Friday, August 01, 2008

An anthropological introduction to YouTube

Anthropologist Michael Wesch explores the virus that is YouTube


This video, built on a presentation given to the Library of Congress by Michael Wesh explores the success of YouTube from a cultural perspective. The video is almost an hour long, so go get a cup of coffee or some cold beer, and pull up a comfortable chair!



The presentation is very compelling. It takes the viewer through the evolution of YouTube and the user-created content that is solidifying remote communities across the world.

With enough video uploaded daily to fill almost 400 24/7 channels, it's hard to comprehend the sheer scale of YouTube. Put it another way - in 6 months, the YouTube community uploaded as much video as 3 TV stations could present for over 40 years, non-stop, 24 hours a day.

If you think YouTube is just about skateboarding bulldogs, ripped-off music videos and videos of idiots wheelying their motorcycles into the back of cars, then you should watch this video from Michael. If you are not touched by the shared emotion towards the end, then you are even more heartless than me :-)

Sunday, July 27, 2008

Good instructional design helps us catch the 'moonwalking bear'

Tom Kuhlmann shares his thoughts on the moonwalking bear


Check out this YouTube video. It's an interesting experiment on perception, or on focus, or on creative misdirection. Once you've seen this you should know better how stage magicians and card sharps fool you :-)



Now see what Tom Kulmann has to say about it.

He tells us that creative Instructional Designers can have a powerful effect in engaging their learners and ensuring they focus on the learning points of their instruction.

But I think he fails to give enough importance to the opposite message - if you are careless you can make sure your learners totally fail to see the important information, no matter how obvious it is.

Regardless, the video is a very useful piece of instruction in its own right, proving that video continues to be a powerful instructional tool.

What I want to know is how many people see the bear even with the instruction to count the passes. More intriguing - how many would see the bear without the deliberate misdirection of the instructions.

Online Reading - is it literacy?

The New York Times has an interesting discussion on the effect of the Internet on literacy skills


The article quotes various academics as stating that frequent book readers have better vocabulary and comprehension skills. They dismiss the Internet as a place for developing literacy skills.

And yet our children are doing more of their reading on the Internet than ever before.

More significantly, when they go to work, our children are going to have to be highly 'Internet literate', and skilled at what I call 'search and sift': they are going to need to be able to search the internet, and draw useful and accurate information from the millions of informative, intelligent, and often misinformative and poorly researched web pages. They are going to need to be able to spot the reliable and discard the garbage.

When he was in seventh grade, Hunter was one of 89 students who participated in a study comparing performance on traditional state reading tests with a specially designed Internet reading test. Hunter, who scored in the lowest 10 percent on the traditional test, spent 12 weeks learning how to use the Web for a science class before taking the Internet test. It was composed of three sets of directions asking the students to search for information online, determine which sites were reliable and explain their reasoning.

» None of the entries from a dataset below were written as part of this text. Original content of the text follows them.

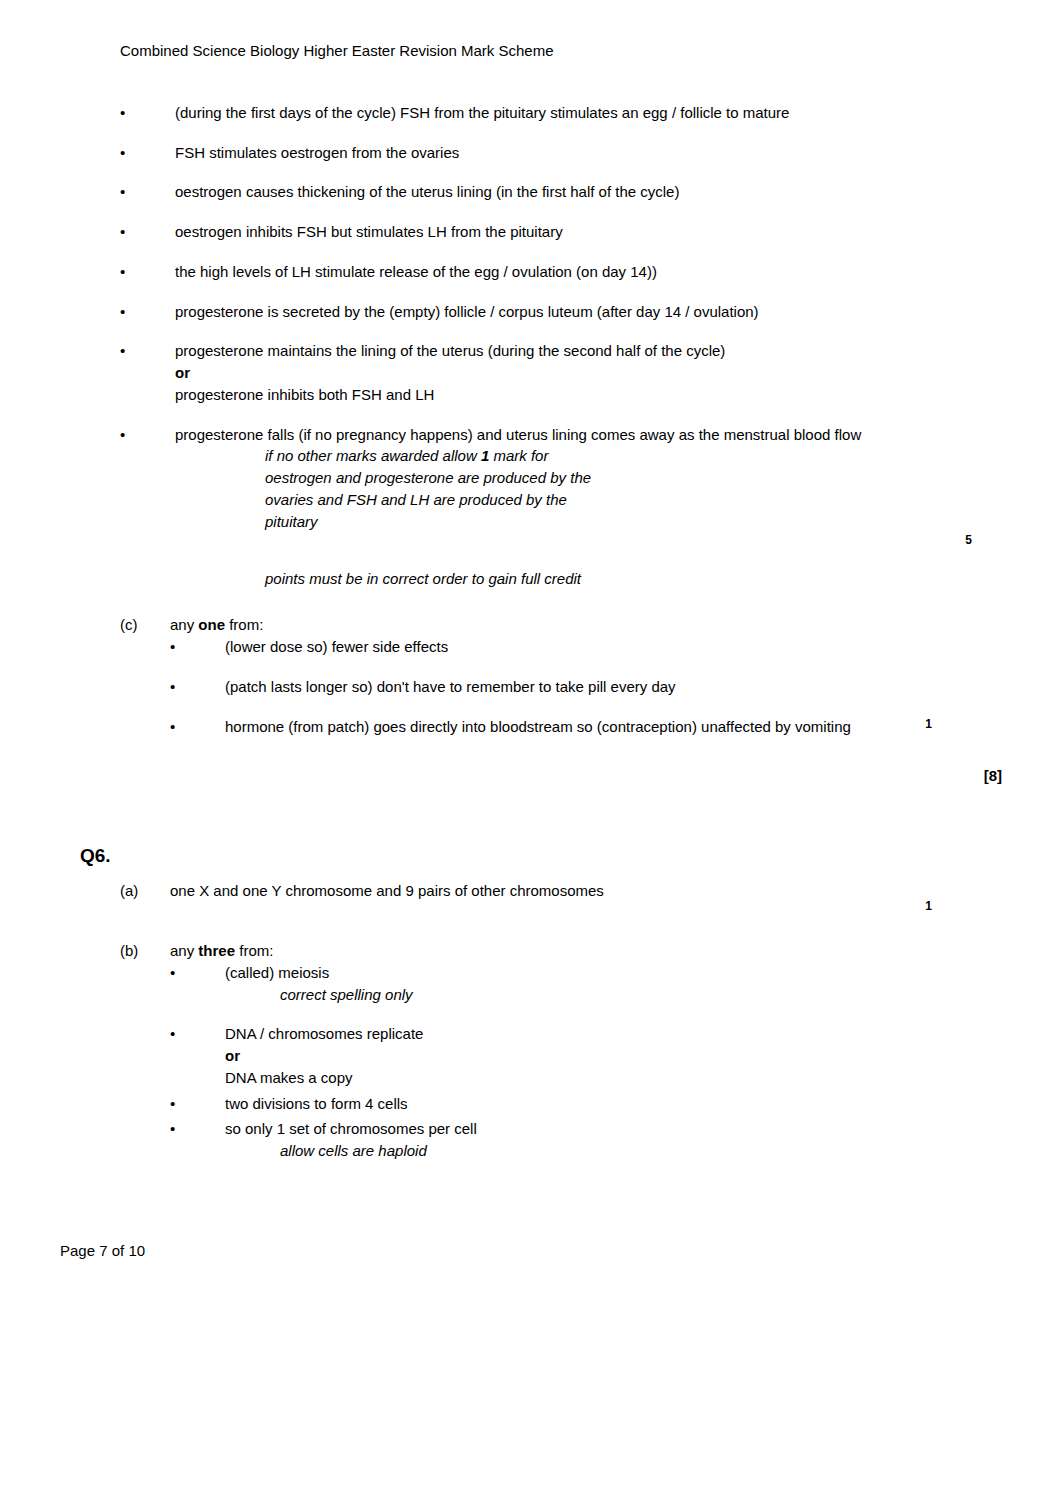Combined Science Biology Higher Easter Revision Mark Scheme
(during the first days of the cycle) FSH from the pituitary stimulates an egg / follicle to mature
FSH stimulates oestrogen from the ovaries
oestrogen causes thickening of the uterus lining (in the first half of the cycle)
oestrogen inhibits FSH but stimulates LH from the pituitary
the high levels of LH stimulate release of the egg / ovulation (on day 14))
progesterone is secreted by the (empty) follicle / corpus luteum (after day 14 / ovulation)
progesterone maintains the lining of the uterus (during the second half of the cycle)
or
progesterone inhibits both FSH and LH
progesterone falls (if no pregnancy happens) and uterus lining comes away as the menstrual blood flow
if no other marks awarded allow 1 mark for
oestrogen and progesterone are produced by the
ovaries and FSH and LH are produced by the
pituitary
5
points must be in correct order to gain full credit
(c) any one from:
(lower dose so) fewer side effects
(patch lasts longer so) don't have to remember to take pill every day
hormone (from patch) goes directly into bloodstream so (contraception) unaffected by vomiting
1
[8]
Q6.
(a) one X and one Y chromosome and 9 pairs of other chromosomes
1
(b) any three from:
(called) meiosis
correct spelling only
DNA / chromosomes replicate
or
DNA makes a copy
two divisions to form 4 cells
so only 1 set of chromosomes per cell
allow cells are haploid
Page 7 of 10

Hunter scored in the top quartile. In fact, about a third of the students in the study, led by Professor Leu, scored below average on traditional reading tests but did well on the Internet assessment.


Those skilled at 'search and sift' are going to become valuable employees, regardless of their skill at traditional literacy and comprehension tests. But for the most part, few people seem to recognise the value of teaching our children how to navigate the shark-infested waters of the Internet:-

Some simply argue that reading on the Internet is not something that needs to be tested — or taught.
“Nobody has taught a single kid to text message,” said Carol Jago of the National Council of Teachers of English and a member of the testing guidelines committee. “Kids are smart. When they want to do something, schools don’t have to get involved.”

Michael L. Kamil, a professor of education at Stanford who lobbied for an Internet component as chairman of the reading test guidelines committee, disagreed. Students “are going to grow up having to be highly competent on the Internet,” he said. “There’s no reason to make them discover how to be highly competent if we can teach them.”